Kammerpop im Morgenrock

Der Pianist Chilly Gonzales, der eigentlich Jason Charles Beck heißt, gibt am Klavier gerne den Entertainer. In seinen Stücken finden sich Elemente aus Jazz, Klassik und Pop. Mit drei Jahren setzte er sich zum ersten Mal ans Klavier, später studierte er Jazz-Piano und wandte sich der Popmusik zu. Ende der 1990er Jahre zog er nach Berlin und wurde mit einem Gemisch aus Rap und Elektro zum Szenestar. Mit seinen beiden Instrumental-Platten „Solo Piano“ gelang dem Klavierkünstler der internationale Durchbruch. Gonzales, der 2014 für seine Zusammenarbeit mit Daft Punk einen Grammy für das beste Album des Jahres erhielt, kooperierte u. a. mit Künstlern wie Jarvis Cocker, Leslie Feist, Peaches und Mocky. Er ist seit 2009 Weltrekordinhaber für die längste Performance eines Solokünstlers im Dauerklavierspiel: 27 Stunden! 2010 wurde Gonzales’ Drei-Noten-Stück „Never Stop“ für die Fernsehwerbung des iPads verwendet.

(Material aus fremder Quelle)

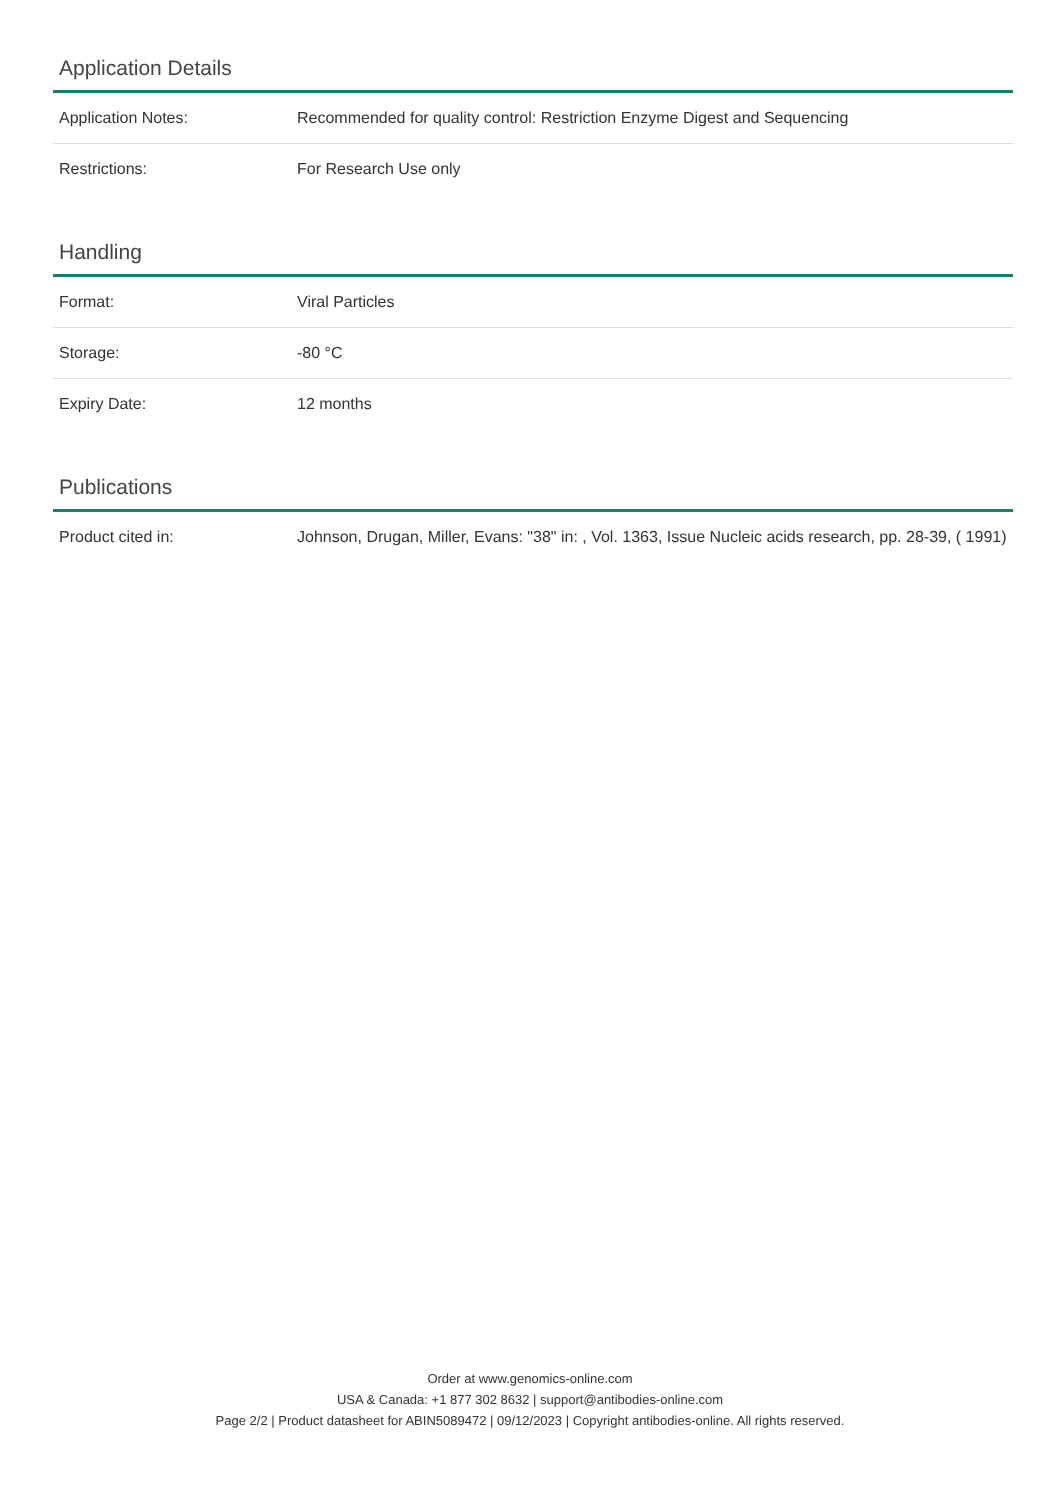Application Details
| Application Notes: | Recommended for quality control: Restriction Enzyme Digest and Sequencing |
| Restrictions: | For Research Use only |
Handling
| Format: | Viral Particles |
| Storage: | -80 °C |
| Expiry Date: | 12 months |
Publications
| Product cited in: | Johnson, Drugan, Miller, Evans: "38" in: , Vol. 1363, Issue Nucleic acids research, pp. 28-39, ( 1991) |
Order at www.genomics-online.com
USA & Canada: +1 877 302 8632 | support@antibodies-online.com
Page 2/2 | Product datasheet for ABIN5089472 | 09/12/2023 | Copyright antibodies-online. All rights reserved.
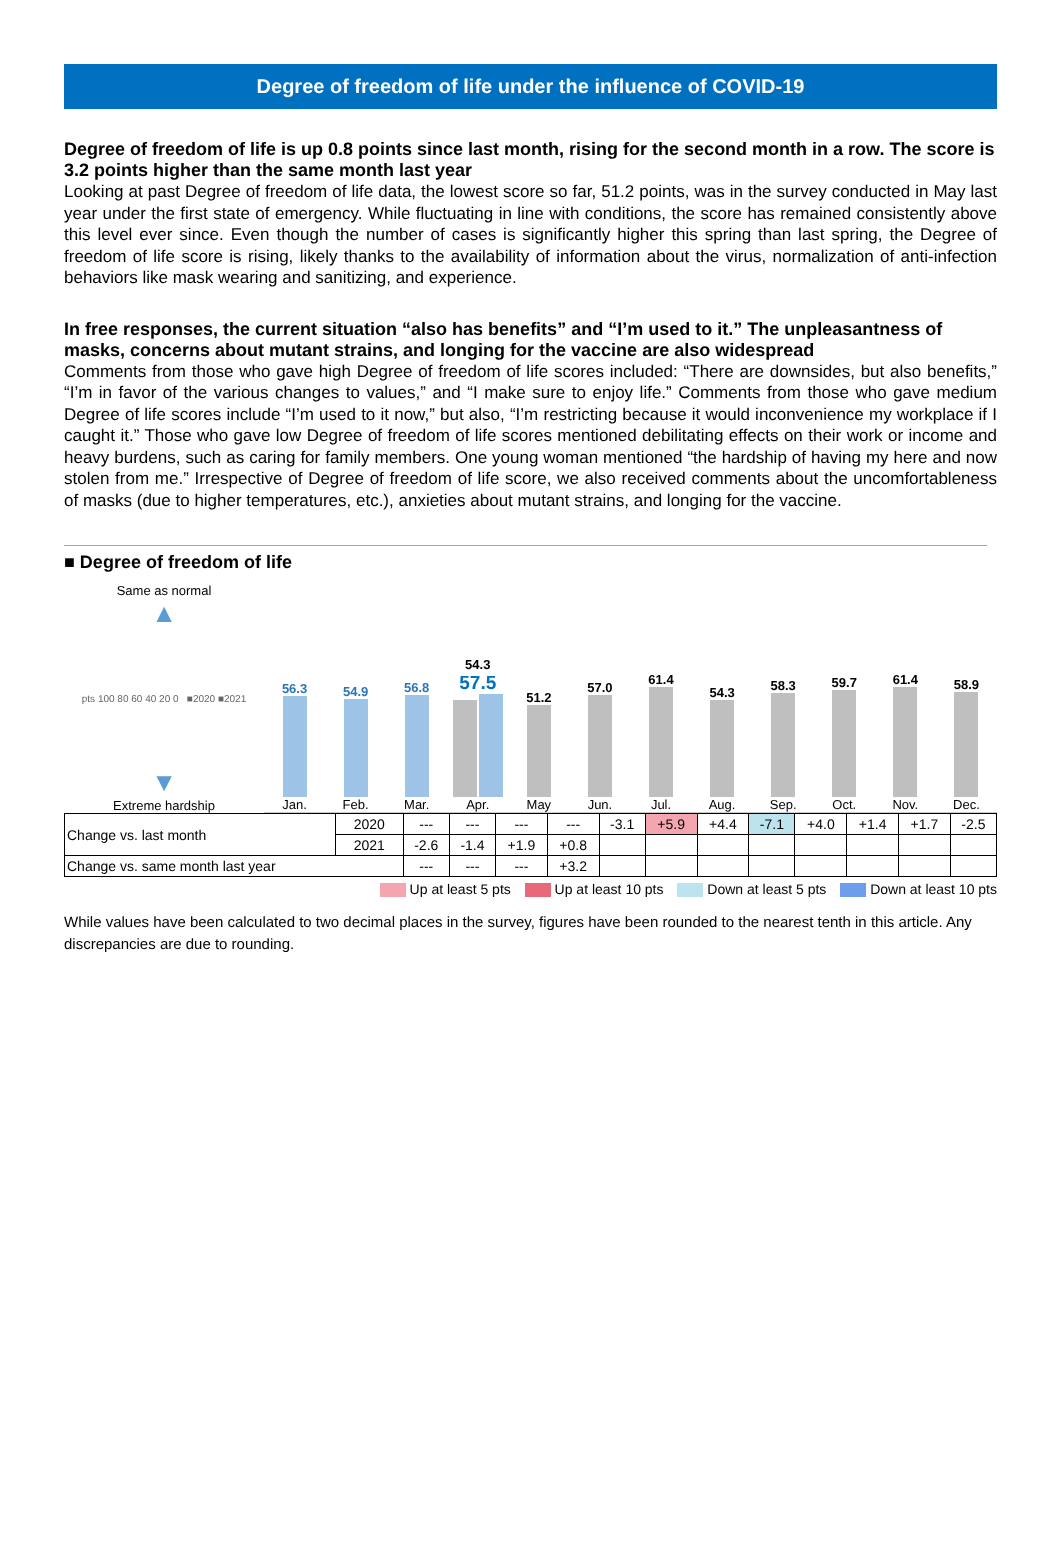Degree of freedom of life under the influence of COVID-19
Degree of freedom of life is up 0.8 points since last month, rising for the second month in a row. The score is 3.2 points higher than the same month last year
Looking at past Degree of freedom of life data, the lowest score so far, 51.2 points, was in the survey conducted in May last year under the first state of emergency. While fluctuating in line with conditions, the score has remained consistently above this level ever since. Even though the number of cases is significantly higher this spring than last spring, the Degree of freedom of life score is rising, likely thanks to the availability of information about the virus, normalization of anti-infection behaviors like mask wearing and sanitizing, and experience.
In free responses, the current situation “also has benefits” and “I’m used to it.” The unpleasantness of masks, concerns about mutant strains, and longing for the vaccine are also widespread
Comments from those who gave high Degree of freedom of life scores included: “There are downsides, but also benefits,” “I’m in favor of the various changes to values,” and “I make sure to enjoy life.” Comments from those who gave medium Degree of life scores include “I’m used to it now,” but also, “I’m restricting because it would inconvenience my workplace if I caught it.” Those who gave low Degree of freedom of life scores mentioned debilitating effects on their work or income and heavy burdens, such as caring for family members. One young woman mentioned “the hardship of having my here and now stolen from me.” Irrespective of Degree of freedom of life score, we also received comments about the uncomfortableness of masks (due to higher temperatures, etc.), anxieties about mutant strains, and longing for the vaccine.
■ Degree of freedom of life
Same as normal
▲
pts 100 80 60 40 20 0 ■2020 ■2021
▼
Extreme hardship
56.3
Jan.
54.9
Feb.
56.8
Mar.
54.3 57.5
Apr.
51.2
May
57.0
Jun.
61.4
Jul.
54.3
Aug.
58.3
Sep.
59.7
Oct.
61.4
Nov.
58.9
Dec.
| Change vs. last month | 2020 | --- | --- | --- | --- | -3.1 | +5.9 | +4.4 | -7.1 | +4.0 | +1.4 | +1.7 | -2.5 |
| | 2021 | -2.6 | -1.4 | +1.9 | +0.8 | | | | | | | | |
| Change vs. same month last year | | --- | --- | --- | +3.2 | | | | | | | | |
Up at least 5 pts Up at least 10 pts Down at least 5 pts Down at least 10 pts
While values have been calculated to two decimal places in the survey, figures have been rounded to the nearest tenth in this article. Any discrepancies are due to rounding.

Auf dem fast ausverkauften Konzert in der Frankfurter Alten Oper inszeniert sich der Grenzgänger zwischen den Musikstilen in der typischen Pose eines Dandys, trägt einen flamboyanten Morgenmantel und Hausschuhe auf der Bühne. Auf seinem neuesten Album „Chambers“ kombiniert der in Köln lebende Kanadier Kammermusik mit Easy-Listening-Anleihen. Dabei begleiten ihn vier Streicher des Hamburger Kaiser Quartetts. Chambers, im Plural. Das können Zimmer sein oder Herzkammern und bezieht sich hier auf Kammermusik. Es sind kurze Stücke, die schnell ein griffiges Thema entwickeln. Die Songs sind so diversen Leuten wie Rick Ross, John McEnroe, Felix Mendelssohn, Daft Punk, König Heinrich VIII. und schließlich ihm selbst gewidmet. Während des Konzerts erzählt er sehr unterhaltsam von seinem Leben zwischen Pop und Klassik, spielt sehr bekannte Dur-Stücke („Chariots of Fire“, „Happy Birthday“) in Moll, referiert über Harmonielehre und die intime Musik des deutschen Komponisten Johannes Brahms, macht eine Zeitreise der Arpeggios vom Barock bis Daft Punk und bringt 2.000 „Gonzo“-Fans am Ende eines gut zweistündigen Konzertabends zum Schunkeln. Herrlich!